Opinião pública do Brasil pela estatística e ciência política

 

Entre Donald Trump e Lula e os 91 fuzis apreendidos na megaoperação policial no Rio do dia 28, o geógrafo e estatístico William Passos e os cientistas políticos George Gomes Coutinho e Hamilton Garcia (Montagem: Eliabe de Souza, o Cássio Jr.)

 

Por Aluysio Abreu Barbosa, William Passos, George Gomes Coutinho e Hamilton Garcia

 

De dezembro de 2024 a novembro de 2025 — A quem acompanha a formação de opinião do brasileiro a partir das pesquisas, não da torcida pessoal, alguns movimentos parecem claros. De dezembro de 2024 a junho de 2025, o governo Lula 3, em aparente desgaste de material, perdia (confira aqui, aqui, aqui e aqui) aprovação de governo e intenção de voto a cada nova consulta de opinião pública.

De julho a outubro, após o presidente dos EUA, Donald Trump, ameaçar e impor seu tarifaço ao Brasil por conta do julgamento do ex-presidente Jair Bolsonaro (PL) no Supremo Tribunal Federal (STF), Lula soube surfar bem a onda de defesa da soberania nacional.

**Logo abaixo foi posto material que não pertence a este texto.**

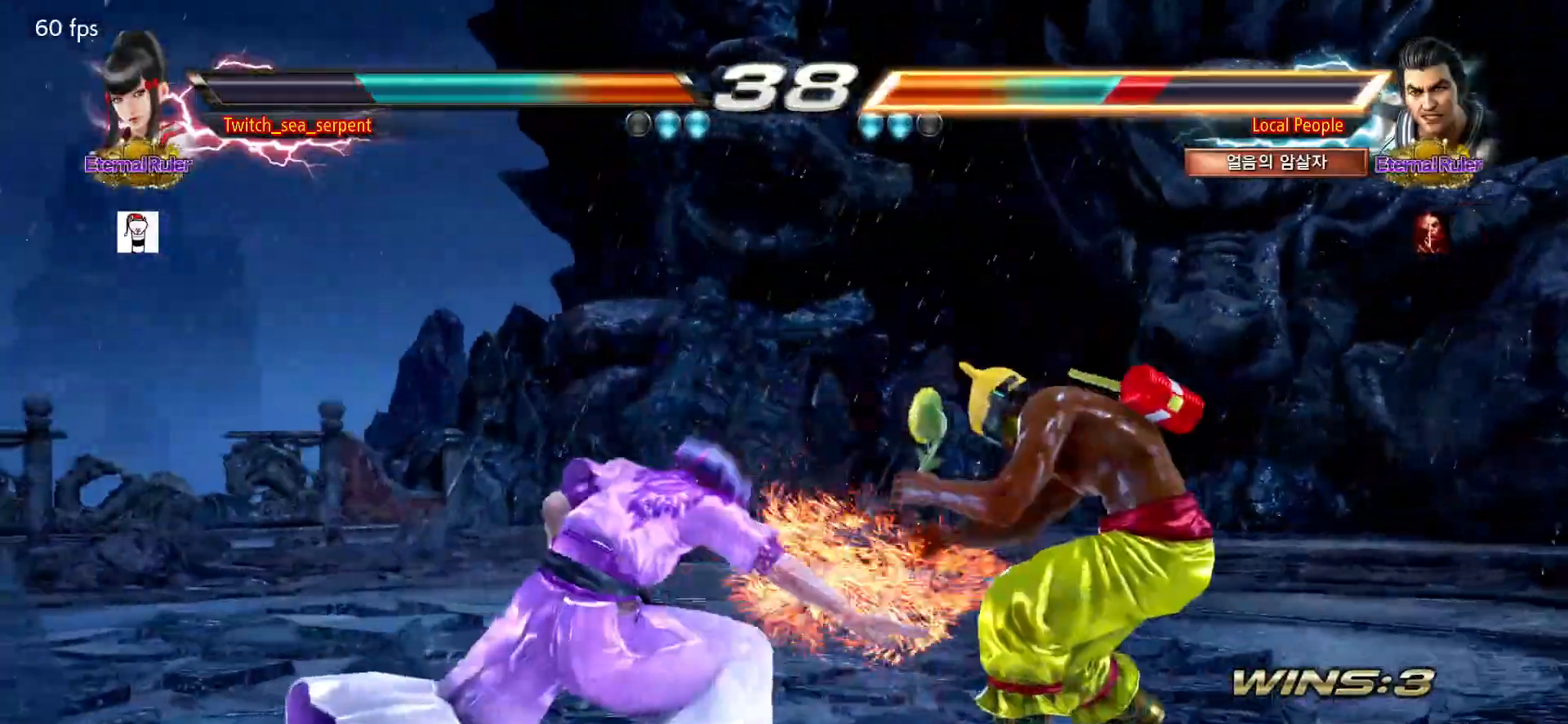
{"buttons": [], "left_stick": "left", "events": [[83, "left_stick", "center"], [217, "left_stick", "left"], [267, "left_stick", "center"], [350, "left_stick", "left"], [400, "left_stick", "center"], [467, "left_stick", "left"]]}
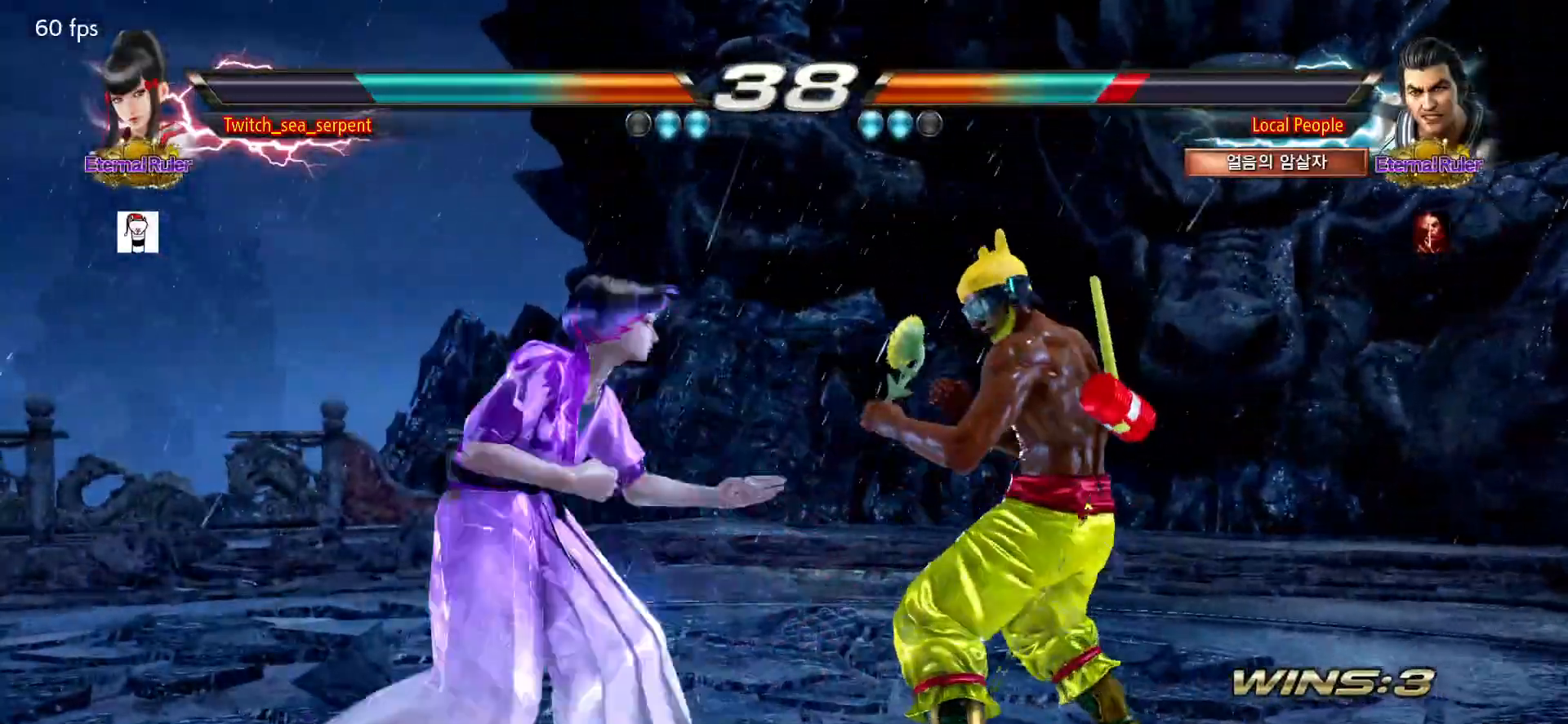
{"buttons": [], "left_stick": "left", "events": [[83, "left_stick", "down"], [133, "left_stick", "left"], [350, "left_stick", "down"], [400, "left_stick", "left"]]}
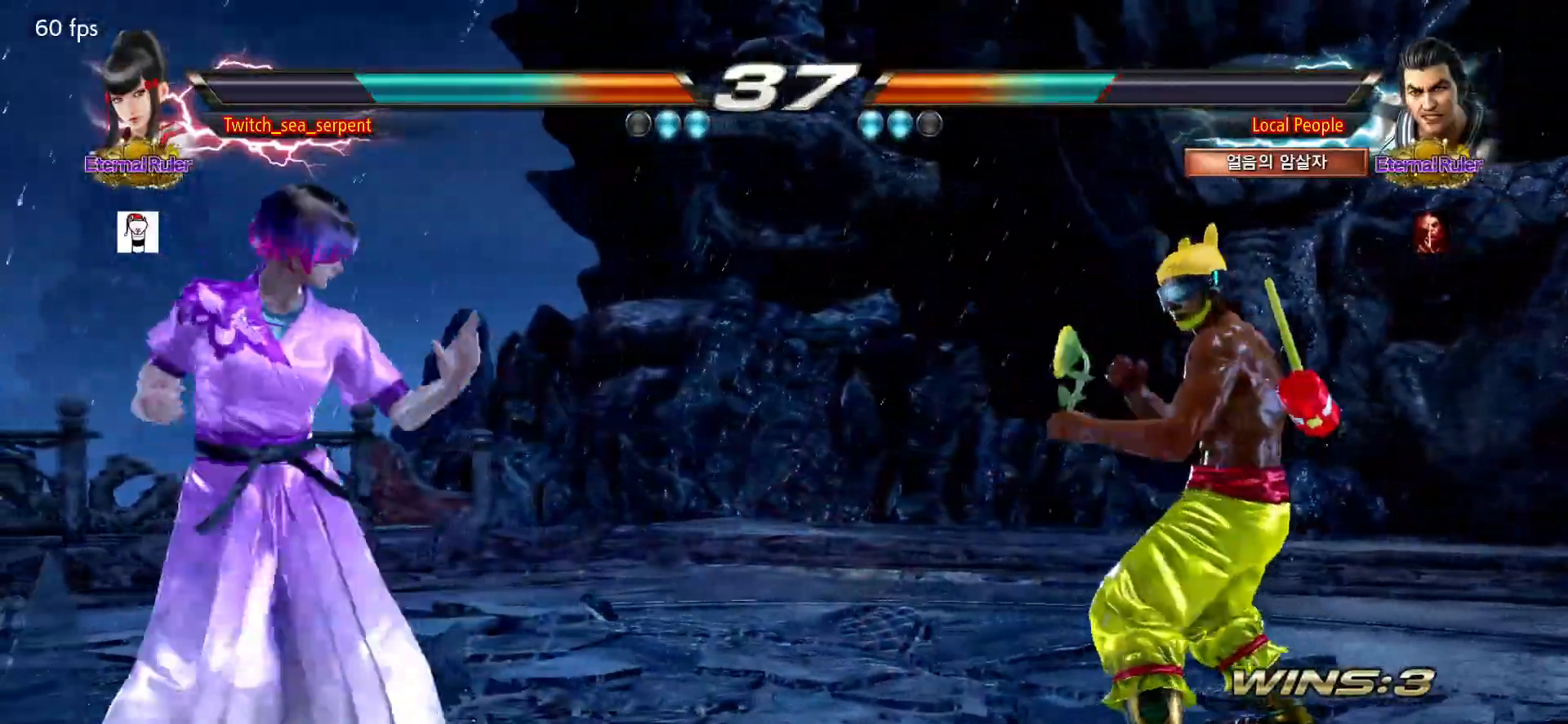
{"buttons": [], "left_stick": "left", "events": [[67, "left_stick", "center"], [133, "left_stick", "down"], [217, "left_stick", "center"], [467, "left_stick", "left"]]}
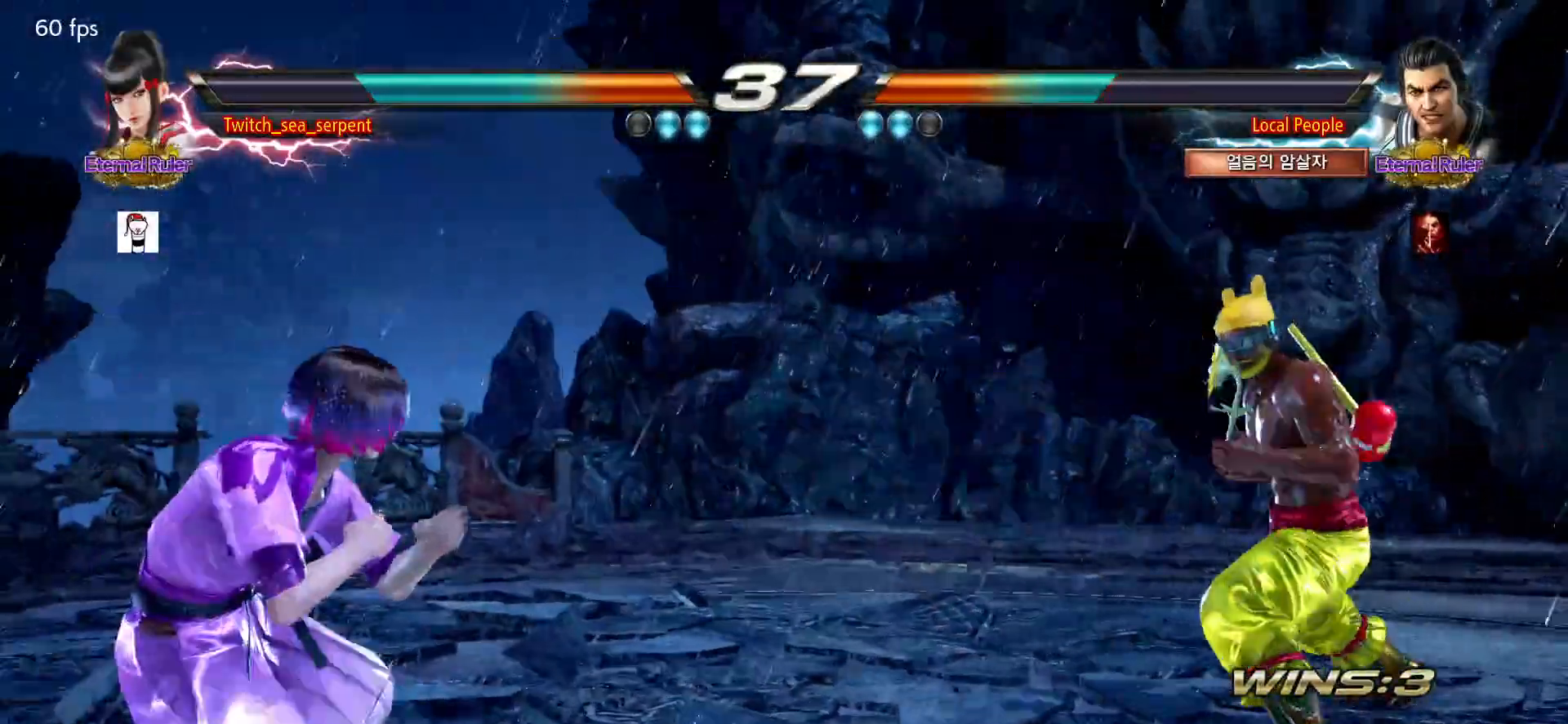
{"buttons": [], "left_stick": "center", "events": [[17, "left_stick", "center"], [83, "left_stick", "right"], [133, "left_stick", "center"], [233, "left_stick", "down-right"], [267, "CIRCLE", "down"], [317, "CIRCLE", "up"], [317, "left_stick", "center"], [383, "left_stick", "left"], [450, "left_stick", "center"]]}
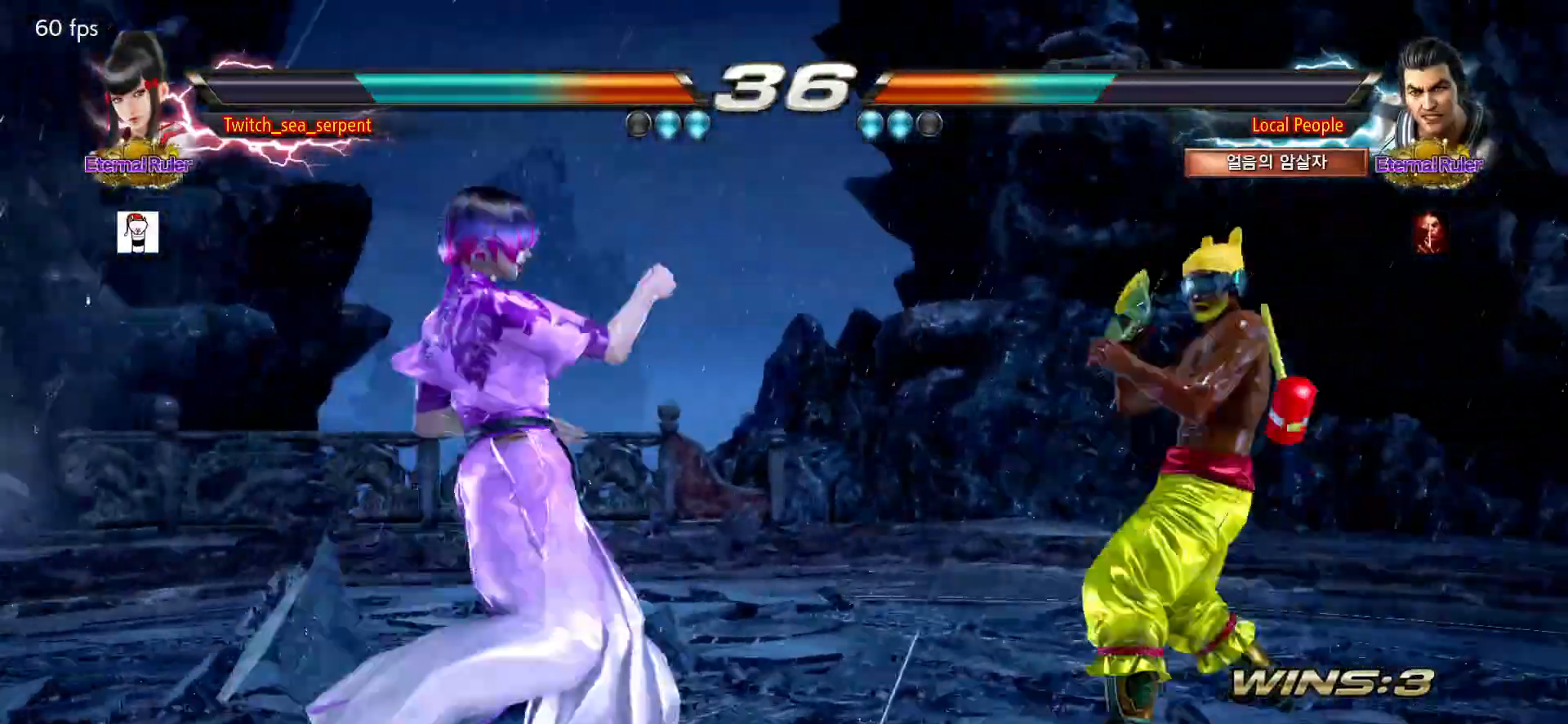
{"buttons": [], "left_stick": "left", "events": [[150, "left_stick", "left"], [200, "left_stick", "center"], [283, "left_stick", "left"], [350, "left_stick", "center"], [417, "left_stick", "left"]]}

E, em meio também a erros seguidos da direita brasileira, recuperou-se (confira aqui, aqui, aqui, aqui, aqui, aqui, aqui e aqui) nas pesquisas.

Esse era o quadro até a megaoperação policial do dia 28 contra a facção criminosa Comando Vermelho, nos complexos cariocas de favelas do Alemão e da Penha, com saldo de 121 mortos. Que, a despeito de as pesquisas iniciais revelarem ter apoio (confira aqui, aqui, aqui e aqui) da maioria do eleitorado no país, estado e município do Rio, foi classificada no dia 4 por Lula como “matança” e “desastrosa”.

Durante a semana, duas pesquisas nacionais dos institutos Paraná e Quaest, entre os quatro que mais acertaram (confira aqui) os resultados das urnas no 2º turno presidencial de 2022, revelaram que Lula entrou em novembro perdendo parte do que tinha recuperado em aprovação de governo (confira aqui e aqui) e intenção de voto (confira aqui e aqui). E que, nesta, todos os nomes da oposição melhoraram seus números.

Todos esses movimentos, de queda de Lula de dezembro a junho, da sua recuperação de julho a outubro impulsionada por Trump, e de aparente nova queda a partir deste mês de novembro, após a operação policial no Rio com amplo apoio popular, foram gradativos, sem alterações bruscas. Mas inequívocos como tendências de momento.

Para tentar entender esses movimentos na opinião do eleitor, a pouco mais de 10 meses da urna de 4 de outubro de 2026, a Folha buscou especialistas. E traz as análises do geógrafo e estatístico William Passos, analista estatístico do Nuperj/Uenf; e de dois cientistas políticos, os professores George Gomes Coutinho, da UFF-Campos; e Hamilton Garcia, da Uenf.

 

William Passos — “Tanto a Paraná quanto a Quaest apontam para a perda de terreno de Lula para os adversários, em especial, no 2° turno. Com margem de erro de 2,2 pontos para mais ou menos, a Paraná testou quatro cenários. Contra Jair Bolsonaro, atualmente inelegível, a diferença a Lula caiu a 0,6 ponto. Contra Tarcísio de Freitas, a vantagem de Lula recuou a 1,2 ponto. Contra Michelle Bolsonaro, oscilou a 1,4 ponto. E contra Flávio Bolsonaro, diminui para 6,8 pontos. Entre os elegíveis, Lula empata tecnicamente no 2° turno com Tarcísio e Michelle.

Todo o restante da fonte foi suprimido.